Sunday, June 15, 2014

Summers says..

None other than Larry Summers, the former Secretary of the Treasury, advanced the Bull Case for the stock market to defy those calling for a correction. He predicts it will continue to head substantially higher. Summers' bull-market case is fascinating.

His thesis is that the economy has structurally changed. This change is basically that capital and labor are no longer complementary.

In the past, to produce goods you needed people, and people needed machines to produce goods. If you were running an automobile factory in the 1950's, you needed assembly line workers plus the machines or capital that were used by the people.
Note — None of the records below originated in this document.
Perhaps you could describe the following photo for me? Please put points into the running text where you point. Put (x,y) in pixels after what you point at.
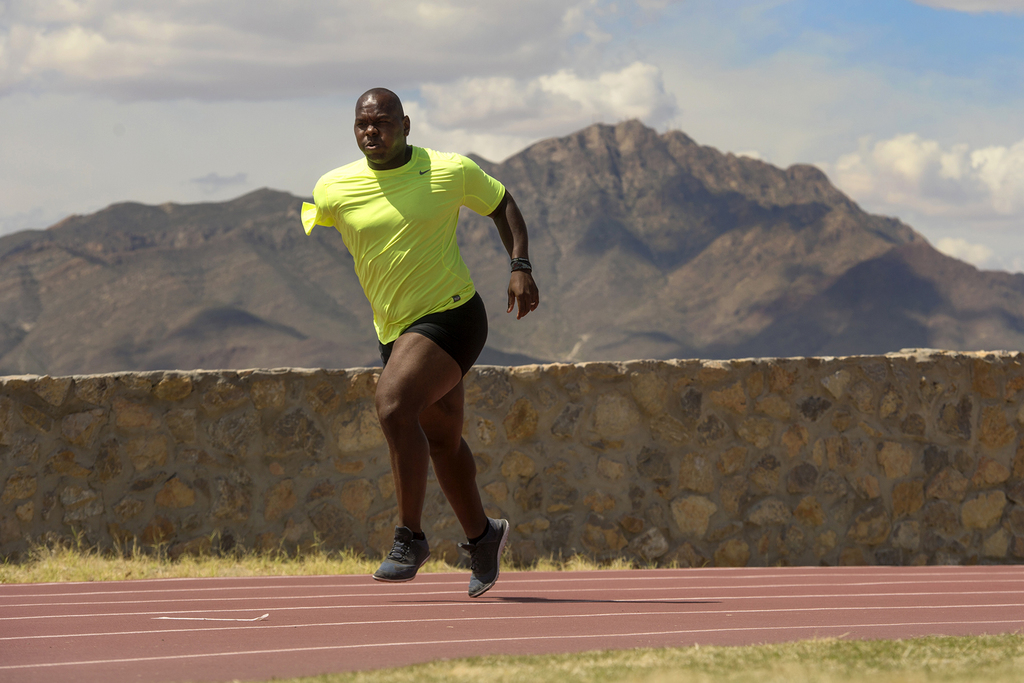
In this picture there is a man (386,317), with one hand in the center of the image (429,266) he is running and there is a small wall (567,391) behind him and there are mountains (600,205) in the background area of the image (616,163).
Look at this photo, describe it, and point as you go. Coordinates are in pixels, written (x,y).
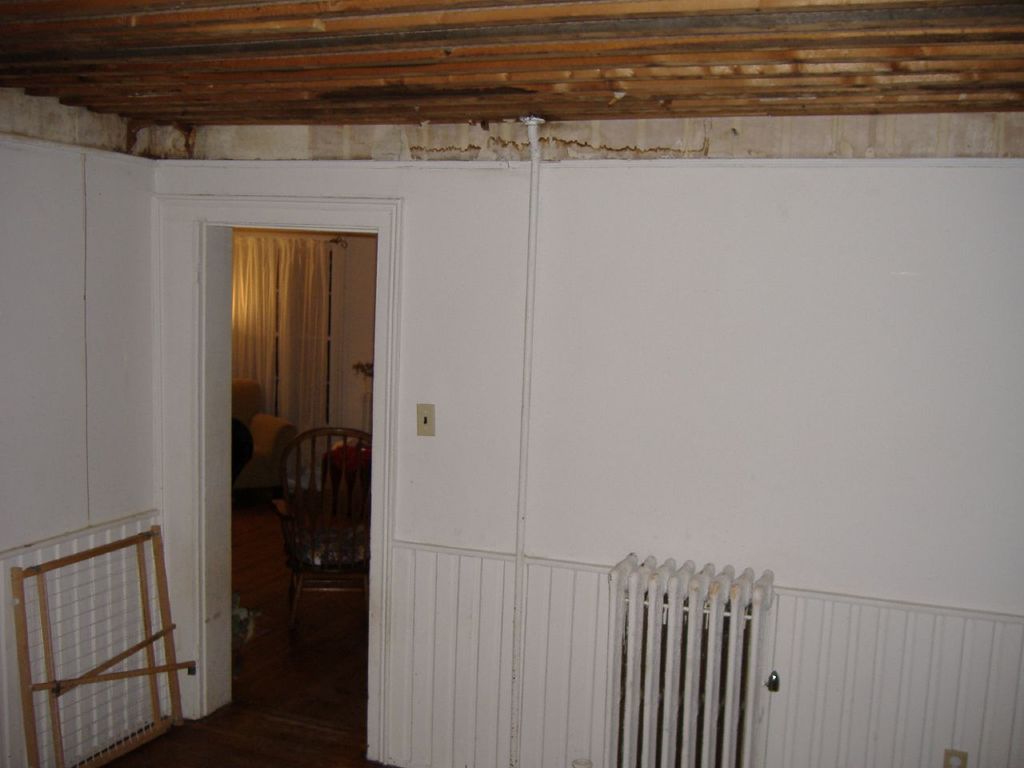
In this picture there is an object (729,695) which is in white color and there is a wooden object (45,663) in the left corner (68,665) and there is a wooden roof (223,77) above it and there is a chair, sofa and curtains (307,403) in the background (307,387).
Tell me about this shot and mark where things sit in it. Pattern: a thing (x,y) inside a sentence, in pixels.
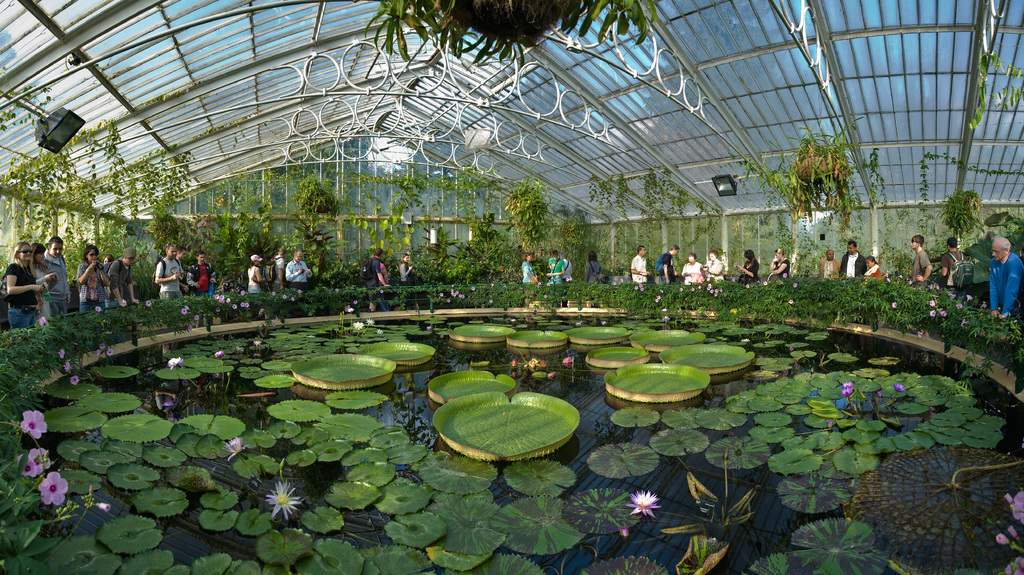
In this image we can see flowers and plants (288,427) in the water (366,410). In the background (608,300) we can see plants (496,288) with flowers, few persons (825,267), plants (491,242), glass wall (257,195) and glass roof (388,127). There are lights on the glass roof (378,75).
What Larry Summers is proposing is that, starting in the late 90's, capital began to be not a complement but a substitute for labor. Essentially, the automobile factory no longer needs the same ratio of people to machines. Effectively, the people making the cars can be replaced with technology.

This is causing the aggregate share of labor income to decline and the share of capital to rise. From a common sense perspective, if capital is a substitute for labor the economic pie is going to go more and more to those that own the capital and less to those that own the labor. This is the explanation for the growing amount of income inequality in the world. People are being replaced by technology and the capitalists are taking greater and greater gains from economic growth.

This disruption is extremely positive for publicly traded corporations. We would expect to see higher profit margins in aggregate as a result of low wage growth and this is exactly what we are witnessing.

If this shift from capital being a complement to labor to becoming a replacement for labor is truly here, the effect will be twofold:
  1. First and foremost, interest rates will remain much lower for a longer time than anyone is currently anticipating. With capital replacing labor, wages remain under pressure. As I have said many times, there has never been a period of price inflation that has not been accompanied by a period of wage inflation.

  2. Second, and most important to investors, the stock market should go much higher than what people, including me are anticipating. If technological advances are causing capital to get a greater percentage of the economic pie than it used to, the best course of action is to own the capital. In other words, invest in the stock market.
What Do I Think of This?

Well, an old saw of wisdom is that when people start saying that "This time it is different," they are usually mistaken. The theory that capital and technology are becoming substitutes for labor is a well thought out, if not brilliant argument. It explains why interest rates are globally low, profit margins are high, wages are stagnant, inflation is benign, inequality is rising, and yet the market keeps heading higher and the P/E multiple keeps expanding. The theory explains the data, but brilliant theories usually do.

However, I tend to feel that the more things change the more they stay the same especially with regard to the equity market. This time around nothing is different.

Wages will eventually go up, inflation will return, interest rates will rise and the market will appreciate not at an accelerated rate but at its historical rate of 6% above the risk-free interest rates.

Summers' argument is very powerful, but it is simply a brilliant way of saying "This time things are different."